*** Block opens ***
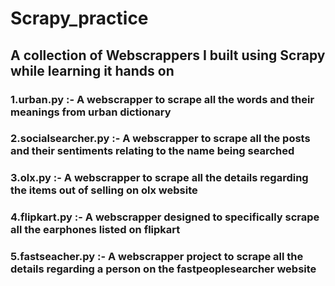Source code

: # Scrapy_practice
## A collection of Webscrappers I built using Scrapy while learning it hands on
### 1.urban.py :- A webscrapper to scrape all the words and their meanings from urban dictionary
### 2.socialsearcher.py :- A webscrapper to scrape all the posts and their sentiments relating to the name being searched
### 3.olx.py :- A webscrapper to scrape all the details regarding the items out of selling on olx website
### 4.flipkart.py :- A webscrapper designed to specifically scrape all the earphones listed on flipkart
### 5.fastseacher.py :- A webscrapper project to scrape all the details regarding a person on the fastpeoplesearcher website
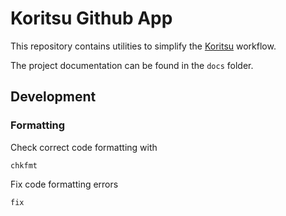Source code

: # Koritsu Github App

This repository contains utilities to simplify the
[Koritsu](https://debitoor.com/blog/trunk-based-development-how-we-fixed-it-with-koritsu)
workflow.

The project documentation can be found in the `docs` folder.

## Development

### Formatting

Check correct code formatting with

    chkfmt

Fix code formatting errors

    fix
*** Block closes ***
▶ Problem to work on
Rewrite the source text of all the records above, replacing every "scrape" with "extract" and keeping everything else unchanged. Leave the pictures out.

▶ Solved exercise
Source code

: # Scrapy_practice
## A collection of Webscrappers I built using Scrapy while learning it hands on
### 1.urban.py :- A webscrapper to extract all the words and their meanings from urban dictionary
### 2.socialsearcher.py :- A webscrapper to extract all the posts and their sentiments relating to the name being searched
### 3.olx.py :- A webscrapper to extract all the details regarding the items out of selling on olx website
### 4.flipkart.py :- A webscrapper designed to specifically extract all the earphones listed on flipkart
### 5.fastseacher.py :- A webscrapper project to extract all the details regarding a person on the fastpeoplesearcher website
Source code

: # Koritsu Github App

This repository contains utilities to simplify the
[Koritsu](https://debitoor.com/blog/trunk-based-development-how-we-fixed-it-with-koritsu)
workflow.

The project documentation can be found in the `docs` folder.

## Development

### Formatting

Check correct code formatting with

    chkfmt

Fix code formatting errors

    fix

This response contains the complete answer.